Geospatial Clustering with Uber's H3 in DuckDB & QGIS

H3 is a geospatial indexing system. The project started at Uber around 5 years ago. It breaks the world's geography up into a grid of hexagons (with a handful of pentagons around the Earth's polar regions). These hexagons can be zoomed in and out of with 16 levels of resolution. At a resolution (or 'zoom level') of 7, a hexagon can cover around 5.1 KM2. At zoom level 0, a hexagon is about half the size of Australia.

Being able to aggregate many points within a single hexagon together helps explain what makes that hexagon's contents unique among its peers and the wider world.

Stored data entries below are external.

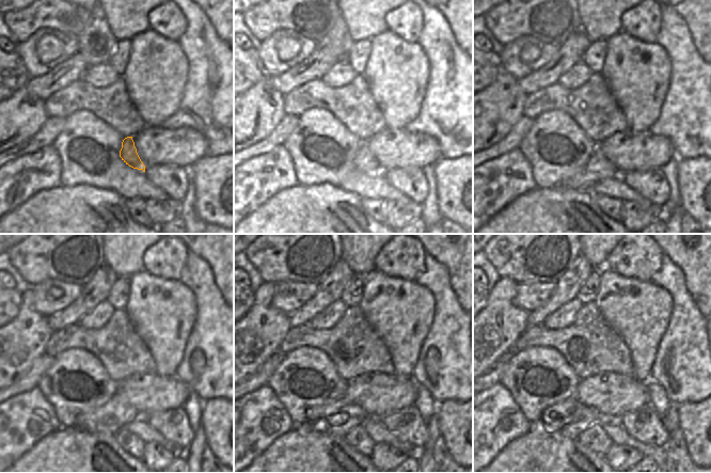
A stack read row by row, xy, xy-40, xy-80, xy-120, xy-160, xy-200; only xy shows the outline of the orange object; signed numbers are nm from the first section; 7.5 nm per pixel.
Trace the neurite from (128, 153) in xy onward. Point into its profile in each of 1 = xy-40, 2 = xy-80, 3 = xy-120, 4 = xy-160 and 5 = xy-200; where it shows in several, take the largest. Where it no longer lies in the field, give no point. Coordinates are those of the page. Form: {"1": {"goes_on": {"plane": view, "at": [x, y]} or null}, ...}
{"1": {"goes_on": {"plane": "xy-40", "at": [364, 160]}}, "2": {"goes_on": {"plane": "xy-80", "at": [597, 169]}}, "3": {"goes_on": {"plane": "xy-120", "at": [116, 412]}}, "4": {"goes_on": {"plane": "xy-160", "at": [336, 418]}}, "5": {"goes_on": {"plane": "xy-200", "at": [569, 418]}}}

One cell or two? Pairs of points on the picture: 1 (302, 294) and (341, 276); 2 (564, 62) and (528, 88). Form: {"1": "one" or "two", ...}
{"1": "two", "2": "one"}

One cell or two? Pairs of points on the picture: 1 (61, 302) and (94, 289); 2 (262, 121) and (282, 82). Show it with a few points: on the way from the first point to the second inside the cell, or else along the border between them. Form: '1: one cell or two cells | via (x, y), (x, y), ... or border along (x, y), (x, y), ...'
1: two cells | border along (81, 286), (80, 293), (68, 304), (57, 311)
2: two cells | border along (270, 77), (271, 83), (284, 95)

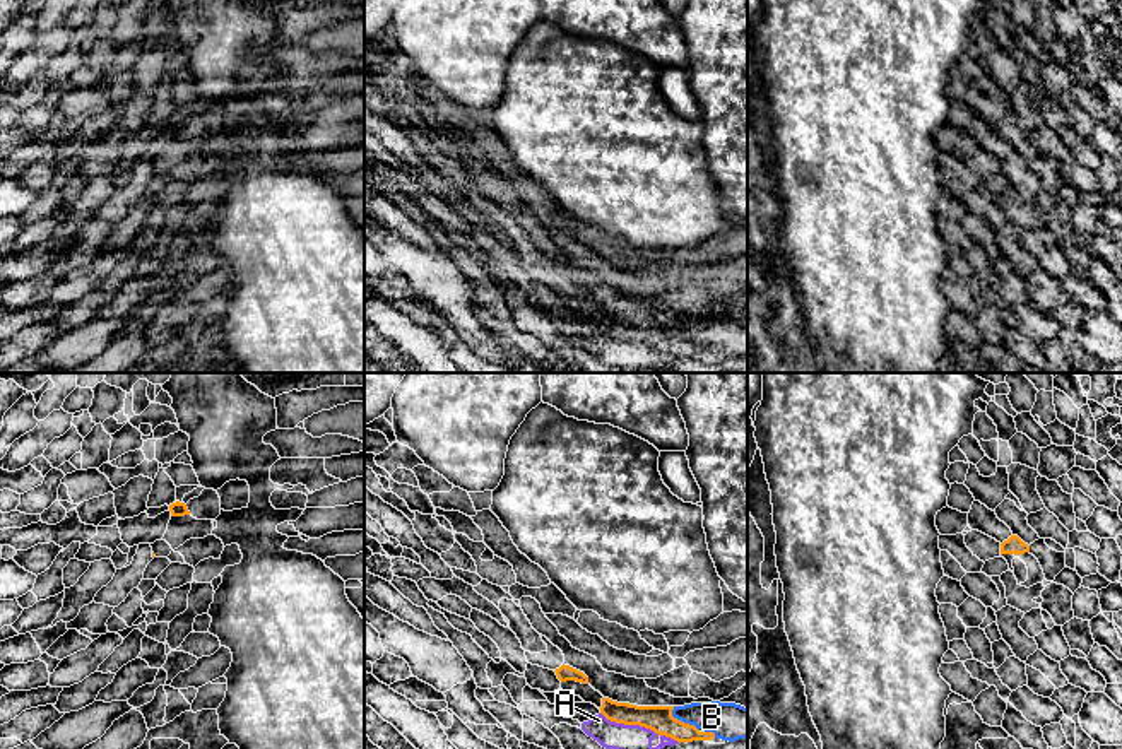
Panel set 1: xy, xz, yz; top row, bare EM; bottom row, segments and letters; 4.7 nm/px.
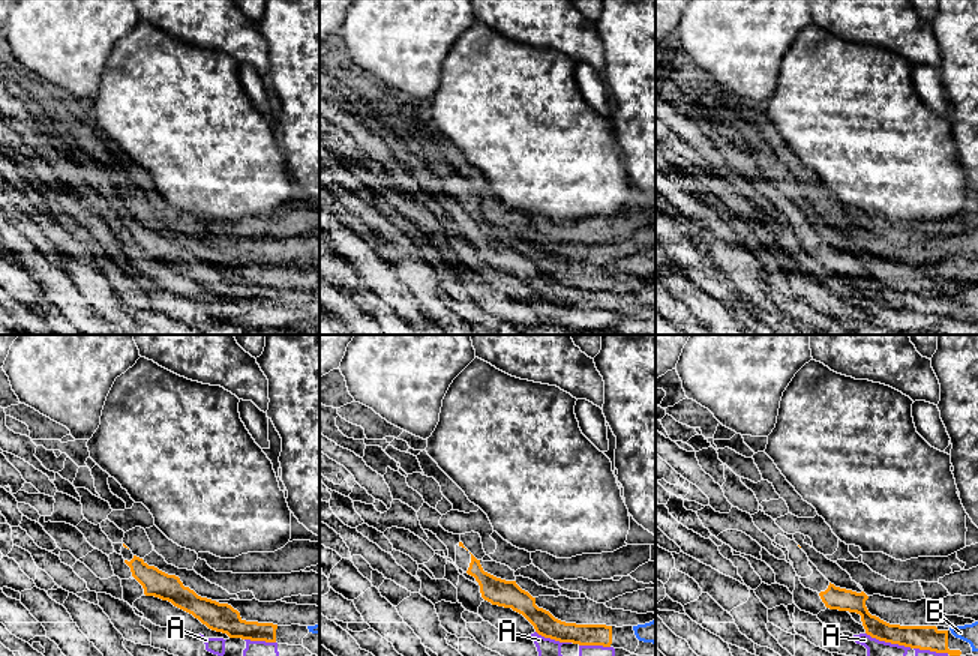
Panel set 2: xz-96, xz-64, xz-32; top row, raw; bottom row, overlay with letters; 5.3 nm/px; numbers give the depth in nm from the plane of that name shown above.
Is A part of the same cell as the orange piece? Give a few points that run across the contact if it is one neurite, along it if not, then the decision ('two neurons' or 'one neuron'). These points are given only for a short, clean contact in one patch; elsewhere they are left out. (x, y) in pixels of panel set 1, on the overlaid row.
two neurons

The H3 index values are 64 bits in size and often represented in a 15-character hexadecimal format. For example, 8729a56f0ffffff is in Southern California.

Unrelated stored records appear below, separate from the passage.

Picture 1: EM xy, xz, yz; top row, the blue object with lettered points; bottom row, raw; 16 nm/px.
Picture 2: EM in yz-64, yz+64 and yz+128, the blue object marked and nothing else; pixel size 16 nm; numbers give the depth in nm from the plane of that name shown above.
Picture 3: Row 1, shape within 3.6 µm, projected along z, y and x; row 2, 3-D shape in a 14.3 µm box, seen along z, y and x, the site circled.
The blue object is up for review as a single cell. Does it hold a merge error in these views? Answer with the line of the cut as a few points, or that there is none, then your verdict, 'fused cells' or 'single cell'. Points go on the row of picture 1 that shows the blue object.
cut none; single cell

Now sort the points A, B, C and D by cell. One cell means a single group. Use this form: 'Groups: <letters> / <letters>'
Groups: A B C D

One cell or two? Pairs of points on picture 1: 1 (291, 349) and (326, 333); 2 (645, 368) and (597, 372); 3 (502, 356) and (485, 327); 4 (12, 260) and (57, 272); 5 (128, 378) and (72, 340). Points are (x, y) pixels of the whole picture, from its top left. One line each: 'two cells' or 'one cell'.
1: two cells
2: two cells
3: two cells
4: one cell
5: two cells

Engineers from Uber gave a talk back in 2018 called H3: Tiling the Earth with Hexagons which goes into a good level of detail of how H3 works and why it stands out among all of the other spatial indexing systems.

In this post, I'll run through a practical H3 visualisation example using DuckDB and QGIS.

Reading H3s like IPs

The hexadecimal form of an H3 index has human-readable elements sort of like how the IPv4 A.B.C.D notation has. The zoom level, region of the world and position from North to South can be figured out from the first four hexadecimal characters.

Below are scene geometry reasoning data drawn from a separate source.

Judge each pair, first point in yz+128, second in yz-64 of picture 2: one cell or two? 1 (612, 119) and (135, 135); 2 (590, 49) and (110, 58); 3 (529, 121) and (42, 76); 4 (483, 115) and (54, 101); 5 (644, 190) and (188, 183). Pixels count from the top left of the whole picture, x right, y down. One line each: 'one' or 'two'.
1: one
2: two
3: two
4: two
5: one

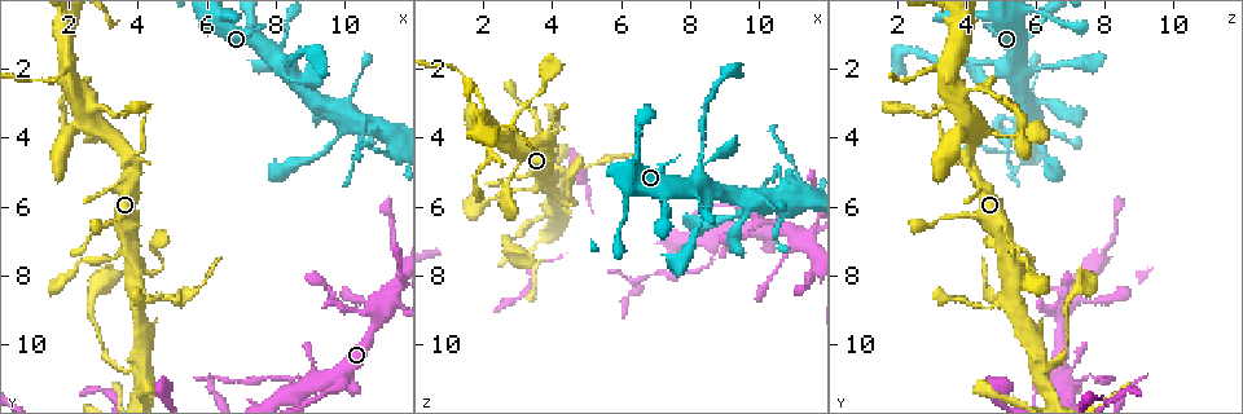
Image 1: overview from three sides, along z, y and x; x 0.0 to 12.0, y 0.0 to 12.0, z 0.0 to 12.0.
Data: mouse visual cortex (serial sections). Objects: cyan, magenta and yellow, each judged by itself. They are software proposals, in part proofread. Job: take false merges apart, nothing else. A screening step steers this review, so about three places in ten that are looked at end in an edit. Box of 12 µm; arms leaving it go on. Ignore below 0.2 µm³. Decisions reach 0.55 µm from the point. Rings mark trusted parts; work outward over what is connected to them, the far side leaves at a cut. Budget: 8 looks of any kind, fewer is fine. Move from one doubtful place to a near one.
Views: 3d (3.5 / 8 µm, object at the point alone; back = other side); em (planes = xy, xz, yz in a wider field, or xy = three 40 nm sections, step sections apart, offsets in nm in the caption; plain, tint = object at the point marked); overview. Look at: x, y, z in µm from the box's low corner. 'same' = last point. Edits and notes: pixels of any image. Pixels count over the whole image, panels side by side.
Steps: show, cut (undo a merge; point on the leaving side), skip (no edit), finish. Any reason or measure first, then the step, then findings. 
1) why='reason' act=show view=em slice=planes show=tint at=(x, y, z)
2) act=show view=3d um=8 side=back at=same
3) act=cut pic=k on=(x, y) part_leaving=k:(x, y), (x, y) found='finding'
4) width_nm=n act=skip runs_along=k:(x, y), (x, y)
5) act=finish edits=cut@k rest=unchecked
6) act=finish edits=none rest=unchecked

why='small branch off a trunk' act=show view=3d um=3.5 side=back at=(8.3, 1.9, 5.2)

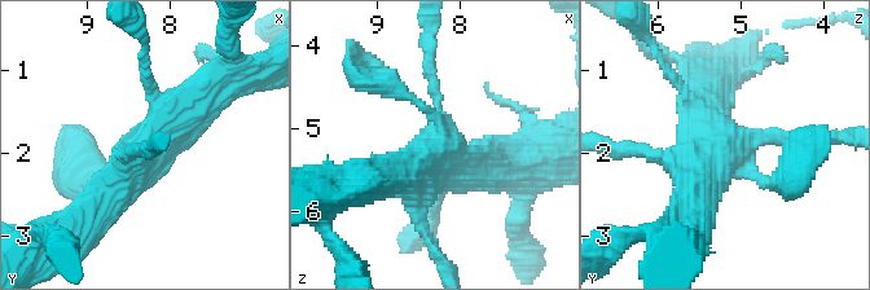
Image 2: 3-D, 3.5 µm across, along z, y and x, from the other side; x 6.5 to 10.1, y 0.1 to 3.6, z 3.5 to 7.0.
why='now the EM' act=show view=em slice=planes show=tint at=(8.30, 1.85, 5.10)

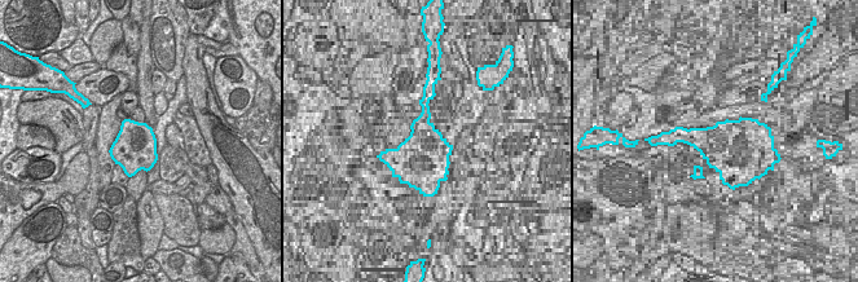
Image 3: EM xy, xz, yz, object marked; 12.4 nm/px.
act=cut pic=2 on=(430, 44) part_leaving=2:(436, 96), (429, 70), (429, 34) found='two cells meet here'

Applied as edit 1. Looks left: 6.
why='see it whole again' act=show view=overview

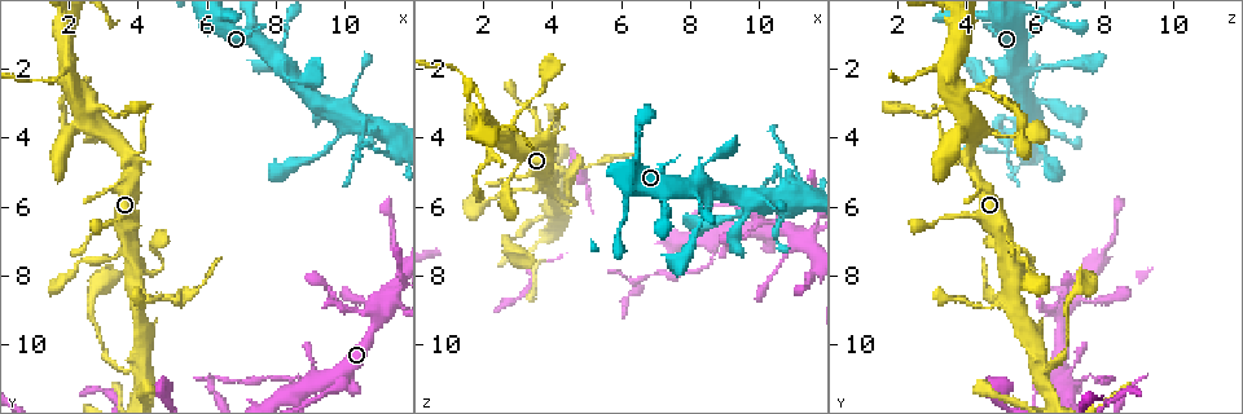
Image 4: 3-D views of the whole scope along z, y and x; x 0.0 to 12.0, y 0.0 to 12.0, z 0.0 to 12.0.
why='abrupt turn' act=show view=3d um=3.5 at=(11.3, 8.5, 7.0)

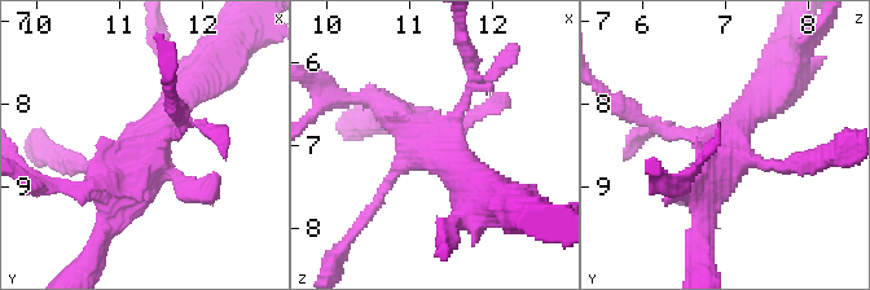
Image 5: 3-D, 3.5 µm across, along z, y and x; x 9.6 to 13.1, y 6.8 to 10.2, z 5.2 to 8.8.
act=show view=em slice=xy step=2 show=tint at=(11.40, 8.50, 7.00)

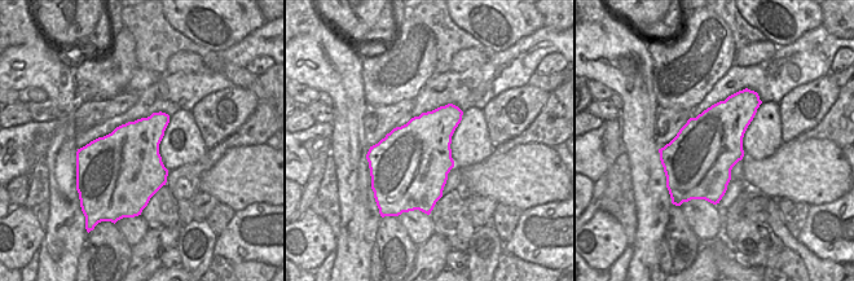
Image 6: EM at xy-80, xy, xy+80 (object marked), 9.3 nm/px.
act=skip runs_along=5:(703, 218), (723, 146), (780, 91) found='continuous, no second cell'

The second hexadecimal character maps to one of 16 zoom levels. Also, the more zoomed out you are the more Fs will appear at the end.

$ for ZOOM in {0..15}; do
      echo `~/Downloads/h3/build/bin/latLngToCell \
              --latitude 59.44 \
              --longitude 24.75 \
              --resolution $ZOOM`, \
           $ZOOM
  done
8009fffffffffff, 0
8108bffffffffff, 1
82089ffffffffff, 2
83089bfffffffff, 3
84089b1ffffffff, 4
85089b1bfffffff, 5
86089b1a7ffffff, 6
87089b1a2ffffff, 7
88089b1a2bfffff, 8
89089b1a2bbffff, 9
8a089b1a2bb7fff, 10
8b089b1a2bb5fff, 11
8c089b1a2bb53ff, 12
8d089b1a2bb523f, 13
8e089b1a2bb520f, 14
8f089b1a2bb520a, 15

In the continental US at zoom level 7, often H3s start with either 872 or 874. This is handy to remember because if longitude and latitude have been mixed up generating an H3, the 872 or 874 prefix won't be there.

This has the latitude and longitude mixed up for a point in Southern California.

$ ~/Downloads/h3/build/bin/latLngToCell \
        --latitude -118.2173364310 \
        --longitude 33.8939267068 \
        --resolution 7

The resulting H3 starts with an 87e, which is the first hint this isn't in the continental US and something isn't right.

87e30d28effffff

The following uses the correct values for latitude and longitude and produces a value that starts with 872.

$ ~/Downloads/h3/build/bin/latLngToCell \
        --latitude 33.8939267068 \
        --longitude -118.2173364310 \
        --resolution 7
8729a56f0ffffff

The same goes for Europe with 870, 871 or 873 often being the prefix at zoom level 7.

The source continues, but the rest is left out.